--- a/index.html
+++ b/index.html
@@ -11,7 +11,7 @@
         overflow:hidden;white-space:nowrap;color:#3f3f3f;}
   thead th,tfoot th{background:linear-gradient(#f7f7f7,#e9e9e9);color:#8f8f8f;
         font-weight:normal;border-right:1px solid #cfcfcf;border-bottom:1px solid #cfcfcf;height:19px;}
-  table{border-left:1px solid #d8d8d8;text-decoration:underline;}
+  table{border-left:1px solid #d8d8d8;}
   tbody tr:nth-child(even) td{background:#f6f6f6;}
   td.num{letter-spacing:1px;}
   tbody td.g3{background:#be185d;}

==

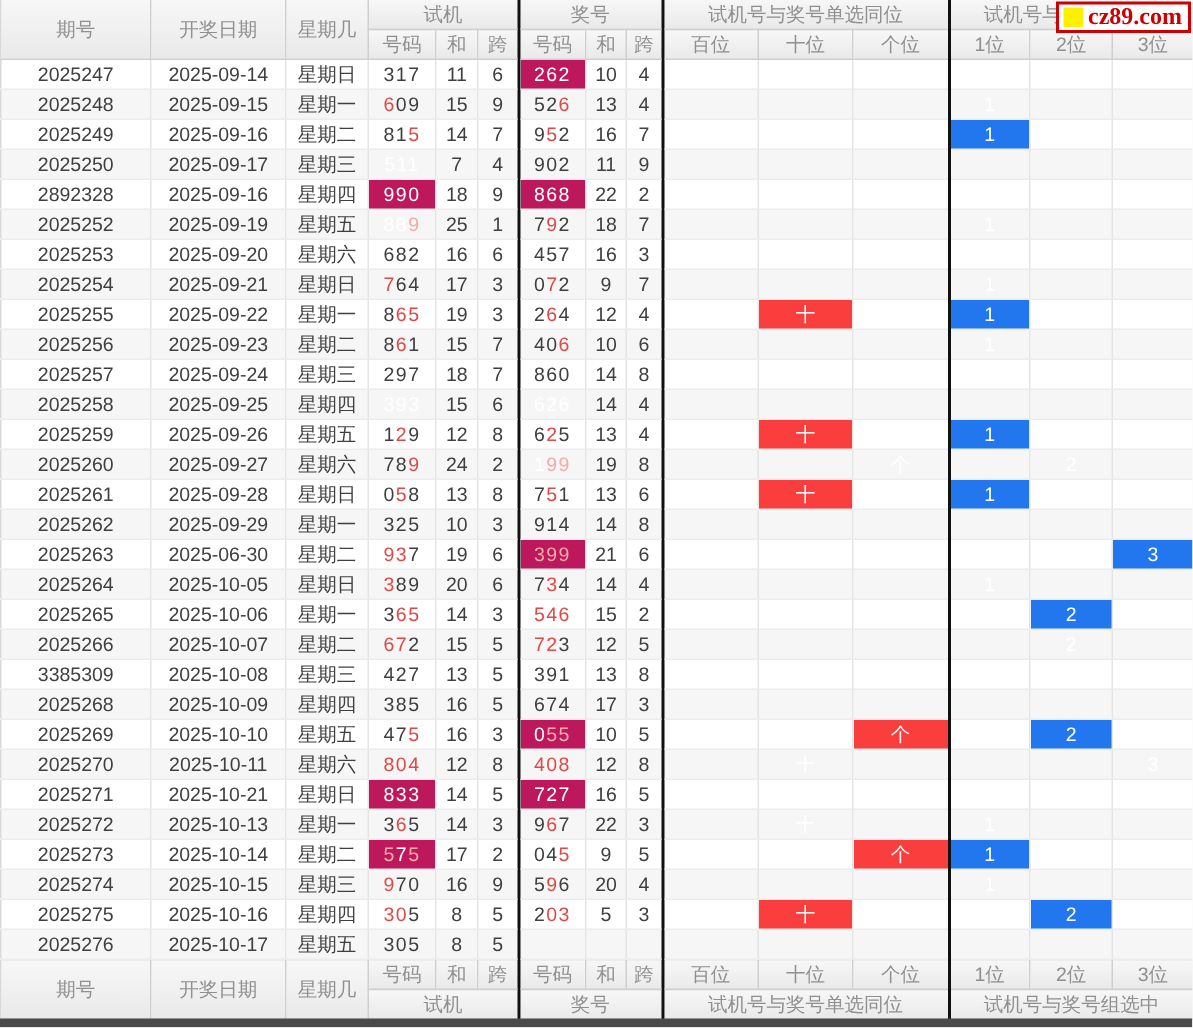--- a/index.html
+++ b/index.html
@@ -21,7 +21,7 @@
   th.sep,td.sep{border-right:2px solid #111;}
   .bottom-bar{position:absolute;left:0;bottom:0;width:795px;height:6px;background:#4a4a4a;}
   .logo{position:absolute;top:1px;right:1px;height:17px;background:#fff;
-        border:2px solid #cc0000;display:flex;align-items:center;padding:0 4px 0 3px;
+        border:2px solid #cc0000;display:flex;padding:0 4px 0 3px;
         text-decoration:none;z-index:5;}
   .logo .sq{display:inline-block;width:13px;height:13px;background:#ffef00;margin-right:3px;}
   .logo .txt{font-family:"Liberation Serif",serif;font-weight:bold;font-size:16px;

---

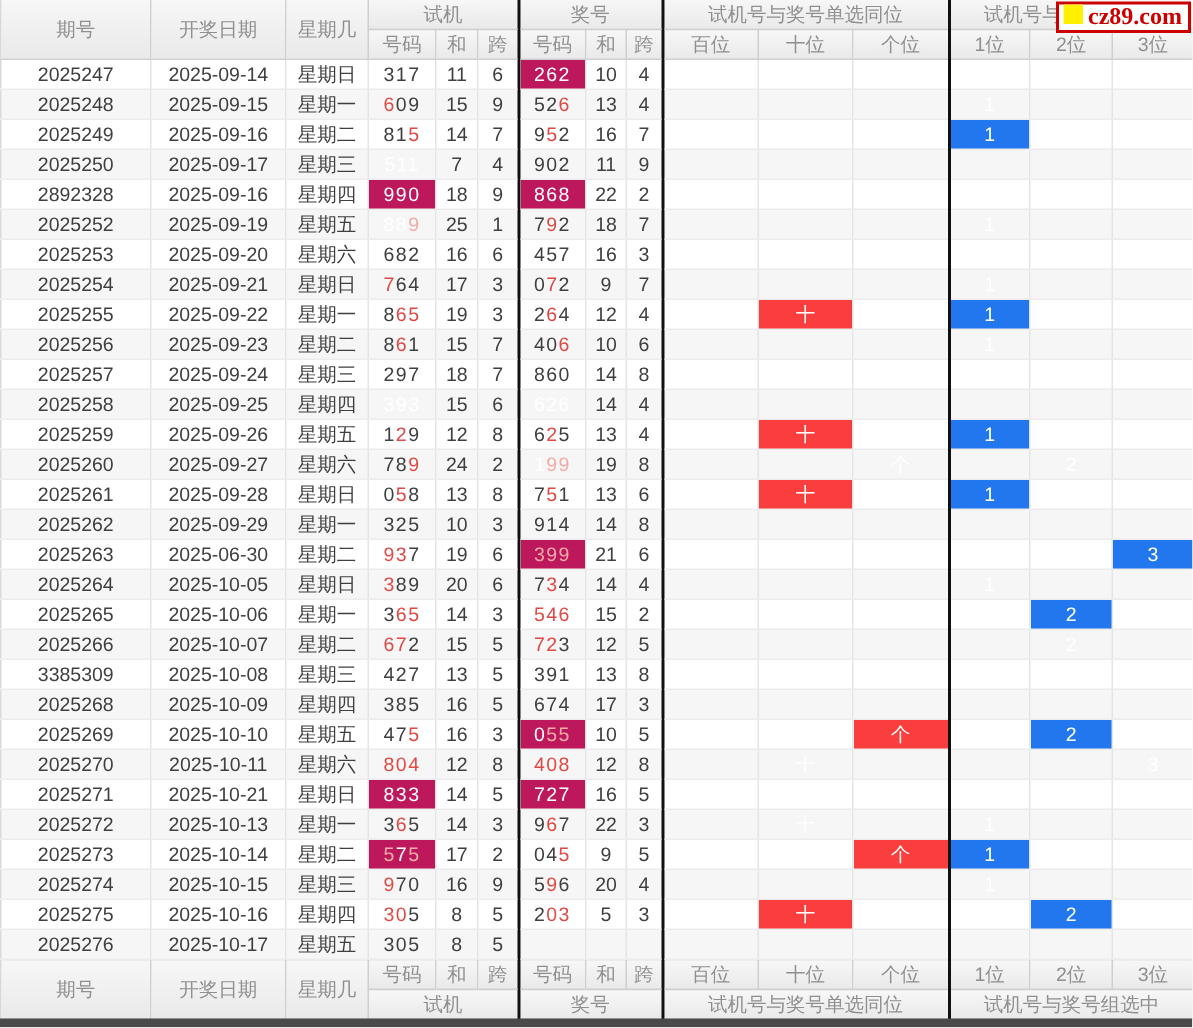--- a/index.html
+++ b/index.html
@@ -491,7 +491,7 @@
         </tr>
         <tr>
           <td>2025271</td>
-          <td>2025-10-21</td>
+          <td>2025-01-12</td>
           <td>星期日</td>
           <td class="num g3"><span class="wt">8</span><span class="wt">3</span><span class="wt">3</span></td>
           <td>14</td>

● **What you need to do**
Report how many lines in the records above contain the word "absolute", giving only the number.

● **Response below**
2